A one-line solution (I call your lookup table lookup):

一种单行解决方案（我称您为查找表lookup）：

df['Score'].apply(lambda score: lookup['Grade'][(lookup['Lower_Boundary'] <= score) & (lookup['Upper_Boundary'] > score)].values[0])

Explanation:

说明：

For a given score, here is how to find the grade:

对于给定的分数，以下是查找成绩的方法：

score = -75
match = (lookup['Lower_Boundary'] <= score) & (lookup['Upper_Boundary'] > score)
grade = lookup['Grade'][match]

This return a series of length 1. You can get its value with, for instance:

这将返回一系列长度为 1 的值。例如，您可以获取其值：

grade.values[0]

All you need to do is applythe above to the score column. If you want a one-liner, use a lambdafunction:

您需要做的就是apply对分数列进行上述操作。如果你想要一个单线，使用一个lambda函数：

df['Score'].apply(lambda score: lookup['Grade'][(lookup['Lower_Boundary'] <= score) & (lookup['Upper_Boundary'] > score)].values[0])
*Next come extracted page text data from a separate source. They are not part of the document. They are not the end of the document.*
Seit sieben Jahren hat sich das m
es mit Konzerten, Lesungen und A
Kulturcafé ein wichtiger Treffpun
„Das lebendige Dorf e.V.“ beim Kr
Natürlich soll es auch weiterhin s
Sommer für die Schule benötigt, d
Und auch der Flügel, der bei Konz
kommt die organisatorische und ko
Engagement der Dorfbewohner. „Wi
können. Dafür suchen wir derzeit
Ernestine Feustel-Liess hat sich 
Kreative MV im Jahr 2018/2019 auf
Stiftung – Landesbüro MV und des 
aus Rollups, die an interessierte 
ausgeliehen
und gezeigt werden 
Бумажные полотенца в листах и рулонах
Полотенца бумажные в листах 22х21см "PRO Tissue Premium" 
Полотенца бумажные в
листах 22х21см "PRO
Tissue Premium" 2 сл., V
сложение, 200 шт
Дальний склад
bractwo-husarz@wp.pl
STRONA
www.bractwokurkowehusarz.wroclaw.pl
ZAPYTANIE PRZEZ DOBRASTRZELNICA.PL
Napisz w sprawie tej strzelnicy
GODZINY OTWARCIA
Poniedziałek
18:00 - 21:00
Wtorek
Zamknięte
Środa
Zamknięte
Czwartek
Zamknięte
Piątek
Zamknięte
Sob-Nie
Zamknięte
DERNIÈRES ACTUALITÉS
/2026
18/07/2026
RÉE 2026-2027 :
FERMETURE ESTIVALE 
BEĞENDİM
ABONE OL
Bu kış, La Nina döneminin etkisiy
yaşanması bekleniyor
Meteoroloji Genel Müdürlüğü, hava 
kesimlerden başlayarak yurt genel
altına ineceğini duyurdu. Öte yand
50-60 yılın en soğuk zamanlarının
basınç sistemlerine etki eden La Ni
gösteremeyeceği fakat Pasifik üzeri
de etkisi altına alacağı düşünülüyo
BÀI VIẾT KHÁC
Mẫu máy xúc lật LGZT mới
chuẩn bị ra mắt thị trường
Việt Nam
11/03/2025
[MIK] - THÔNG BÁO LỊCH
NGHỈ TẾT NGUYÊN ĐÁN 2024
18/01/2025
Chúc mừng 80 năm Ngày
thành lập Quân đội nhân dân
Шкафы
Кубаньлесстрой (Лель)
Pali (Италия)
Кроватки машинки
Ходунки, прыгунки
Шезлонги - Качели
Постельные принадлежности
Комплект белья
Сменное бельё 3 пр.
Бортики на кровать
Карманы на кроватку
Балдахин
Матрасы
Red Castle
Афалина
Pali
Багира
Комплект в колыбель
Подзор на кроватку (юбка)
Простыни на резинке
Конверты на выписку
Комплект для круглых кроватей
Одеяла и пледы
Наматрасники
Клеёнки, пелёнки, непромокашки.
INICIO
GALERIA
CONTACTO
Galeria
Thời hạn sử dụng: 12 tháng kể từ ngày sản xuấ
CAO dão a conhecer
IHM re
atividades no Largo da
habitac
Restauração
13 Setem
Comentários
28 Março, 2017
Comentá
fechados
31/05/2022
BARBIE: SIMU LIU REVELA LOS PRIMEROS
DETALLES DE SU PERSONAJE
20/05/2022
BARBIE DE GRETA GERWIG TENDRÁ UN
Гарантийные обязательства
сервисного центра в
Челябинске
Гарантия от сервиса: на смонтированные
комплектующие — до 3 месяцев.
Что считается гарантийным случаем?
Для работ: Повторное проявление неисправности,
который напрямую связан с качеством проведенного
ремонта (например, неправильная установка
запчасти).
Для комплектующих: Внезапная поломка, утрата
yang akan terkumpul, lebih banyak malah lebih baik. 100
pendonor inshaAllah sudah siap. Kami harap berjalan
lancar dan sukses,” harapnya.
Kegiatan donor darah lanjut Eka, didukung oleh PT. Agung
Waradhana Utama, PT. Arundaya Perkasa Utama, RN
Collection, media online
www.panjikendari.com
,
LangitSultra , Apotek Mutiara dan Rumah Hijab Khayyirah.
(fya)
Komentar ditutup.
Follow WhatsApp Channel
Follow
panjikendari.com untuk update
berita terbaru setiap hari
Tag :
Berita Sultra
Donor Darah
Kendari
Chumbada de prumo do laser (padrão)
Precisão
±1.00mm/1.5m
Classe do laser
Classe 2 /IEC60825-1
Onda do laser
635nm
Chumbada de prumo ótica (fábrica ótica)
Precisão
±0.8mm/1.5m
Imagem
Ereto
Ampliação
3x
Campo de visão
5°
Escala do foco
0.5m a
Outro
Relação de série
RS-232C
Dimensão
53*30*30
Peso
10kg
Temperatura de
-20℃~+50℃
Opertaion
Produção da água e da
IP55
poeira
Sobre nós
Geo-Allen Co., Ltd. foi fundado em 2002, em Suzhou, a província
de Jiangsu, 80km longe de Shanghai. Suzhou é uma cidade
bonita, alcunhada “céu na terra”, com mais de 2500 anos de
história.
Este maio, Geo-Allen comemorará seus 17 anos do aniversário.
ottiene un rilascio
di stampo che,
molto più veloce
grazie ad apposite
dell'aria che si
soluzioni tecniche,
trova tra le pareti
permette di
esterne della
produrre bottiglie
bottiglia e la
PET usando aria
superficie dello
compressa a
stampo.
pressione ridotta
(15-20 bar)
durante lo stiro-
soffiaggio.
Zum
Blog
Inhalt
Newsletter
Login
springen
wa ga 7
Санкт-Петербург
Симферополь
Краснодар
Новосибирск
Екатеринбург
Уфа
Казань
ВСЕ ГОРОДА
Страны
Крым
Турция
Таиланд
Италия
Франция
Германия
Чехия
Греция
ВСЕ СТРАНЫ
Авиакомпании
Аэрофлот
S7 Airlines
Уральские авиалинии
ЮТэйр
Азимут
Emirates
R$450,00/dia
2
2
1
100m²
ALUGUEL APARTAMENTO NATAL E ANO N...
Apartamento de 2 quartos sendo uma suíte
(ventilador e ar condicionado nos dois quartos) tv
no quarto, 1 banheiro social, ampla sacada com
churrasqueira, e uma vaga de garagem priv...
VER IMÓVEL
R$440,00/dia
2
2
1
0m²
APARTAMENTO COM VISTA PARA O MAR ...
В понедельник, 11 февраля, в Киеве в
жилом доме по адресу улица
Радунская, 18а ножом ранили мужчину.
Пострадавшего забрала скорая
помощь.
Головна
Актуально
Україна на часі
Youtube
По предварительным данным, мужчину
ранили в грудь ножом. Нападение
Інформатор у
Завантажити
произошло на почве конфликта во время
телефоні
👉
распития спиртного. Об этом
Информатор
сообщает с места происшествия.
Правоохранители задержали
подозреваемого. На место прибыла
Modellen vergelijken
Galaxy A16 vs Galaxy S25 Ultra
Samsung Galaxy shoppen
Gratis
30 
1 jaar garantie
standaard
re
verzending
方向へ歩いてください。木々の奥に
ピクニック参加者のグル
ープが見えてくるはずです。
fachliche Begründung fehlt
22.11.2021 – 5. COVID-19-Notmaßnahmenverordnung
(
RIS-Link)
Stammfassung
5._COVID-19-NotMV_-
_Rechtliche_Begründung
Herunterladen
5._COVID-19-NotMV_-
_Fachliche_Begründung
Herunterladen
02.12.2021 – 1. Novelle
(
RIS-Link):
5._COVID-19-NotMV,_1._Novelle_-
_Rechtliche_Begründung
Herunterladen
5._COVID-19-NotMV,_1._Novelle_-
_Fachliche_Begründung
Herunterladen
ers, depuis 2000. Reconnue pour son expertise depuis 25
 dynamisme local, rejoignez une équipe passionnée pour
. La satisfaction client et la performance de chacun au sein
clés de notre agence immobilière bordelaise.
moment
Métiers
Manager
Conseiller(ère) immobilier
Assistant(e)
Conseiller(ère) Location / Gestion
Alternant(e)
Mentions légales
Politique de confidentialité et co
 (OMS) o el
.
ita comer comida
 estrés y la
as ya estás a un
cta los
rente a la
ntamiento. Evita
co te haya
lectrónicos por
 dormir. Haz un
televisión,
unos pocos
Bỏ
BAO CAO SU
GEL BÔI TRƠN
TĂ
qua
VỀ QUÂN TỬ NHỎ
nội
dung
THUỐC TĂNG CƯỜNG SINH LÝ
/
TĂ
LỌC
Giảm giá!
Otherwise the following would be more readable:

否则以下内容将更具可读性：

def lookup_grade(score):
    match = (lookup['Lower_Boundary'] <= score) & (lookup['Upper_Boundary'] > score)
    grade = lookup['Grade'][match]
    return grade.values[0]

df['Score'].apply(lookup_grade)

This approach would also make it easier to deal with cases when no match is found.

这种方法还可以更轻松地处理找不到匹配项的情况。